L'ombre des anges -
D. Schmid
L'un des 2 ou 3 films que je ne voulais pas rater durant cette rétro. RWF demande à son ami Schmid de réaliser en 76 l'adaptation de sa pièce
L'ordure, la ville, la mort qui lui avait valu quelques problèmes : accusations d'antisémitisme par le truchement d'une réplique
"j'aurais voulu que le Juif riche soit gazé pendant la guerre, qu'il suffoque" et la figure du personnage du
Juif riche, qui est riche, circoncis, spécule et s'en tire. Fassbinder interdira que la pièce soit jouée de son vivant et le film - descendu par Lanzmann et défendu par Deleuze - ne résoudra rien. La patte de RWF y est bien sûr grosse - scénar mais aussi interprétation et présence de sa troupe.
Alors, ça donne quoi? Un film froid, abstrait, bien sûr théâtral, avec une réplique sentencieuse toutes les minutes, tellement sentencieuse qu'on les oublie sauf un joli
le monde est trop petit et toutes les pensées du monde menacent de le déséquiliber et que ça menace de virer à la caricature de film teuton-intello. Ingrid Caven - idéale, forcément - est une pute exploitée par son mari bi [Fassbinder]. Elle a une mère handicapée, un père travelo et a pour client le
Juif riche, qui la paie plus pour l'écouter parler qu'autre chose. Le scénar s'acharne à peindre un monde plombé, où la Ville est accusée de tous les maux, de phagocyter ses habitants. Il n'y a aucun réalisme - notre Jean-Claude Dreyfus national est censé incarné un nabot - mais comme toujours chez RWF, c'est censé nous ramener à notre, où plutôt le monde conçu par RWF en 1976 : exploitation, SM, l'amour perçu comme faiblesse, tentation facho, en fait toutes les obsessions de RWF mais ici empilées comme à la décharge, avec une violence incroyable, brouillonne, sans faire de cadeaux et parfois maladroitement. Coins à tapin, appartements vides, chat noyé, atmosphère de fin du monde, le film est souvent fascinant par sa sécheresse. RWF rajoute une couche religieuse avec une drôle de pietà où RWF fait Jésus, un travesti incarne Marie et pas loin, Ingrid Caven-Marie-Madeleine. Il faudra juste accepter le jeu théâtral de tout le monde, l'antipathie générale, l'impossibilité d'identification.

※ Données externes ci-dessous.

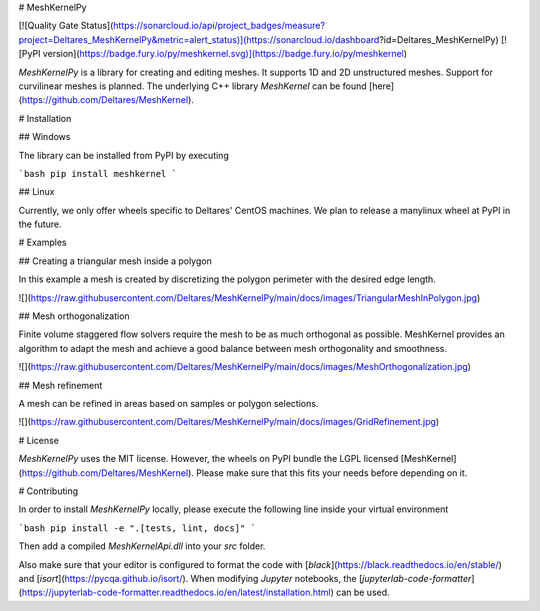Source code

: # MeshKernelPy

[![Quality Gate Status](https://sonarcloud.io/api/project_badges/measure?project=Deltares_MeshKernelPy&metric=alert_status)](https://sonarcloud.io/dashboard?id=Deltares_MeshKernelPy)
[![PyPI version](https://badge.fury.io/py/meshkernel.svg)](https://badge.fury.io/py/meshkernel)

`MeshKernelPy` is a library for creating and editing meshes.
It supports 1D and 2D unstructured meshes.
Support for curvilinear meshes is planned.
The underlying C++ library `MeshKernel` can be found [here](https://github.com/Deltares/MeshKernel).

# Installation

## Windows

The library can be installed from PyPI by executing

```bash
pip install meshkernel
```

## Linux

Currently, we only offer wheels specific to Deltares' CentOS machines.
We plan to release a manylinux wheel at PyPI in the future. 

# Examples

## Creating a triangular mesh inside a polygon

In this example a mesh is created by discretizing the polygon perimeter with the desired edge length.

![](https://raw.githubusercontent.com/Deltares/MeshKernelPy/main/docs/images/TriangularMeshInPolygon.jpg)

## Mesh orthogonalization

Finite volume staggered flow solvers require the mesh to be as much orthogonal as possible. 
MeshKernel provides an algorithm to adapt the mesh and achieve a good balance between mesh orthogonality and smoothness.

![](https://raw.githubusercontent.com/Deltares/MeshKernelPy/main/docs/images/MeshOrthogonalization.jpg)

## Mesh refinement

A mesh can be refined in areas based on samples or polygon selections. 

![](https://raw.githubusercontent.com/Deltares/MeshKernelPy/main/docs/images/GridRefinement.jpg)

# License

`MeshKernelPy` uses the MIT license.
However, the wheels on PyPI bundle the LGPL licensed [MeshKernel](https://github.com/Deltares/MeshKernel).
Please make sure that this fits your needs before depending on it.


# Contributing

In order to install `MeshKernelPy` locally, please execute the following line inside your virtual environment

```bash
pip install -e ".[tests, lint, docs]"
```

Then add a compiled `MeshKernelApi.dll` into your `src` folder.

Also make sure that your editor is configured to format the code with [`black`](https://black.readthedocs.io/en/stable/) and [`isort`](https://pycqa.github.io/isort/).
When modifying `Jupyter` notebooks, the [`jupyterlab-code-formatter`](https://jupyterlab-code-formatter.readthedocs.io/en/latest/installation.html) can be used.



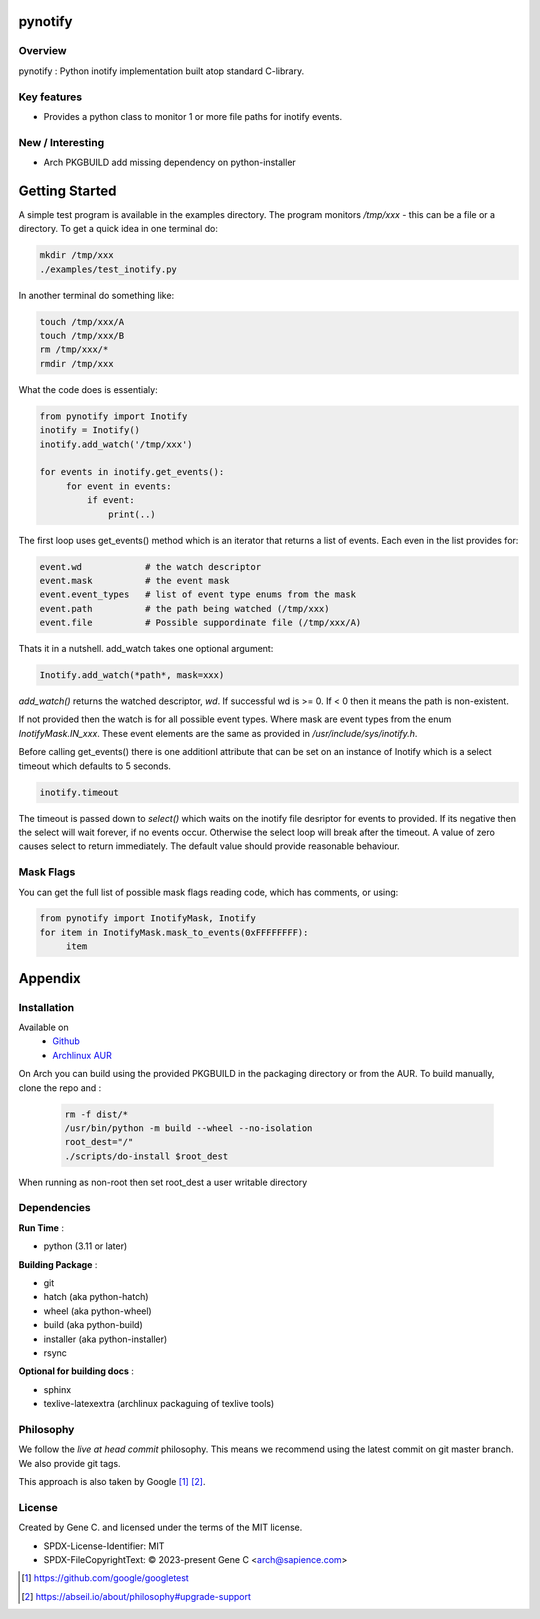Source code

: .. SPDX-License-Identifier: MIT

########
pynotify
########

Overview
========

pynotify : Python inotify implementation built atop standard C-library.

Key features
============

* Provides a python class to monitor 1 or more file paths for inotify events.

New / Interesting
==================

* Arch PKGBUILD add missing dependency on python-installer

###############
Getting Started
###############

A simple test program is available in the examples directory. The program
monitors */tmp/xxx* - this can be a file or a directory.  To get a quick idea
in one terminal do:

.. code-block:: bash

   mkdir /tmp/xxx
   ./examples/test_inotify.py

In another terminal do something like:

.. code-block:: bash

    touch /tmp/xxx/A
    touch /tmp/xxx/B
    rm /tmp/xxx/*
    rmdir /tmp/xxx


What the code does is essentialy:

.. code-block:: bash

   from pynotify import Inotify
   inotify = Inotify()
   inotify.add_watch('/tmp/xxx')

   for events in inotify.get_events():
        for event in events:
            if event:
                print(..)


The first loop uses get_events() method which is an iterator that returns a list of events.
Each even in the list provides for:

.. code-block:: bash

    event.wd            # the watch descriptor
    event.mask          # the event mask
    event.event_types   # list of event type enums from the mask
    event.path          # the path being watched (/tmp/xxx)
    event.file          # Possible suppordinate file (/tmp/xxx/A)

Thats it in a nutshell. add_watch takes one optional argument:

.. code-block:: bash

    Inotify.add_watch(*path*, mask=xxx)

*add_watch()* returns the watched descriptor, *wd*. If successful wd is >= 0.
If < 0 then it means the path is non-existent.

If not provided then the watch is for all possible event types.
Where mask are event types from the enum *InotifyMask.IN_xxx*. These event elements are the same 
as provided in */usr/include/sys/inotify.h*.

Before calling get_events() there is one additionl attribute that can be set on an instance
of Inotify which is a select timeout which defaults to 5 seconds.

.. code-block:: bash

    inotify.timeout

The timeout is passed down to *select()* which waits on the inotify file desriptor for events to provided.
If its negative then the select will wait forever, if no events occur.
Otherwise the select loop will break after the timeout. A value of zero causes select to return
immediately. The default value should provide reasonable behaviour.

Mask Flags
==========

You can get the full list of possible mask flags reading code, which has comments, or using:

.. code-block:: python

   from pynotify import InotifyMask, Inotify
   for item in InotifyMask.mask_to_events(0xFFFFFFFF):
        item


########
Appendix
########

Installation
============

Available on
 * `Github`_
 * `Archlinux AUR`_

On Arch you can build using the provided PKGBUILD in the packaging directory or from the AUR.
To build manually, clone the repo and :

 .. code-block:: bash

        rm -f dist/*
        /usr/bin/python -m build --wheel --no-isolation
        root_dest="/"
        ./scripts/do-install $root_dest

When running as non-root then set root_dest a user writable directory

Dependencies
============

**Run Time** :

* python          (3.11 or later)

**Building Package** :

* git
* hatch           (aka python-hatch)
* wheel           (aka python-wheel)
* build           (aka python-build)
* installer       (aka python-installer)
* rsync

**Optional for building docs** :

* sphinx
* texlive-latexextra  (archlinux packaguing of texlive tools)

Philosophy
==========

We follow the *live at head commit* philosophy. This means we recommend using the
latest commit on git master branch. We also provide git tags. 

This approach is also taken by Google [1]_ [2]_.

License
=======

Created by Gene C. and licensed under the terms of the MIT license.

* SPDX-License-Identifier: MIT
* SPDX-FileCopyrightText: © 2023-present Gene C <arch@sapience.com>


.. _Github: https://github.com/gene-git/pynotify
.. _Archlinux AUR: https://aur.archlinux.org/packages/python-pynotify

.. [1] https://github.com/google/googletest  
.. [2] https://abseil.io/about/philosophy#upgrade-support

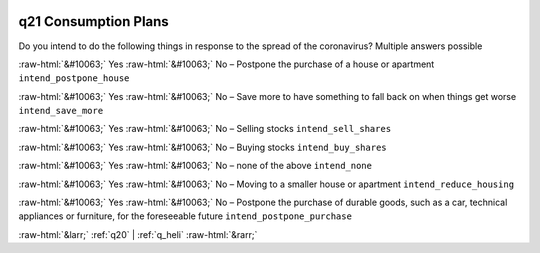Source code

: .. _q21:

 
 .. role:: raw-html(raw) 
        :format: html 

q21 Consumption Plans
=====================

Do you intend to do the following things in response to the spread of the coronavirus? Multiple answers possible

:raw-html:`&#10063;` Yes :raw-html:`&#10063;` No – Postpone the purchase of a house or apartment ``intend_postpone_house``

:raw-html:`&#10063;` Yes :raw-html:`&#10063;` No – Save more to have something to fall back on when things get worse ``intend_save_more``

:raw-html:`&#10063;` Yes :raw-html:`&#10063;` No – Selling stocks ``intend_sell_shares``

:raw-html:`&#10063;` Yes :raw-html:`&#10063;` No – Buying stocks ``intend_buy_shares``

:raw-html:`&#10063;` Yes :raw-html:`&#10063;` No – none of the above ``intend_none``

:raw-html:`&#10063;` Yes :raw-html:`&#10063;` No – Moving to a smaller house or apartment ``intend_reduce_housing``

:raw-html:`&#10063;` Yes :raw-html:`&#10063;` No – Postpone the purchase of durable goods, such as a car, technical appliances or furniture, for the foreseeable future ``intend_postpone_purchase``


.. image:: ../_screenshots/q21.png


:raw-html:`&larr;` :ref:`q20` | :ref:`q_heli` :raw-html:`&rarr;`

Antisémite? RWF applique son absence d'angélisme à toutes les victimes, exclus de la société : homos, immigrés, vieux, prolos et juifs. Ce n'est pas le judaïsme du personnage qui importe ici, c'est le fait qu'il soit riche, un capitaliste. Chez RWF, le monde est tellement déprimant, violent qu'il transforme les victimes en bourreaux et est entretenu par ceux-ci [le Juif riche fait de l'immobilier, donc il entretient ce monde déprimant]. Il y a probablement une maladresse de sa part d'avoir donné un nom à tous ses personnages, sauf au Juif riche, qui dès lors, a l'air d'un archétype malsain genre Süss. Mais d'un archétype surtout pour les personnages proto ou ancien/toujours fachos qui infestent le film et semblent se délecter à répéter juif riche à peu près tout le temps. A bien des égards,
L'ombre des Anges est le brouillon de
L'année des treize lunes - la pute, le sacrifice, le juif spéculateur - mais sans la grâce de ce dernier. On retient de belles séquences : le monologue flippant du nazi sur un lit - incluant la réplique tant décriée plus haut - sur fond de zique parasite de Peer Raben, comme une ébauche de
La Troisième Génération et Ingrid Caven traversant une ruelle encadrée par ses collègues péripatéticiennes : tous les trois pas, elle tombe sur les mêmes, effet de déjà-vu fantastique doublé d'un choeur accusateur de théâtre, les putes lui rappelant inlassablement qu'elle a commis une faute, qu'elle ne fait plus partie de leur monde. Ah! La solidarité des marginaux.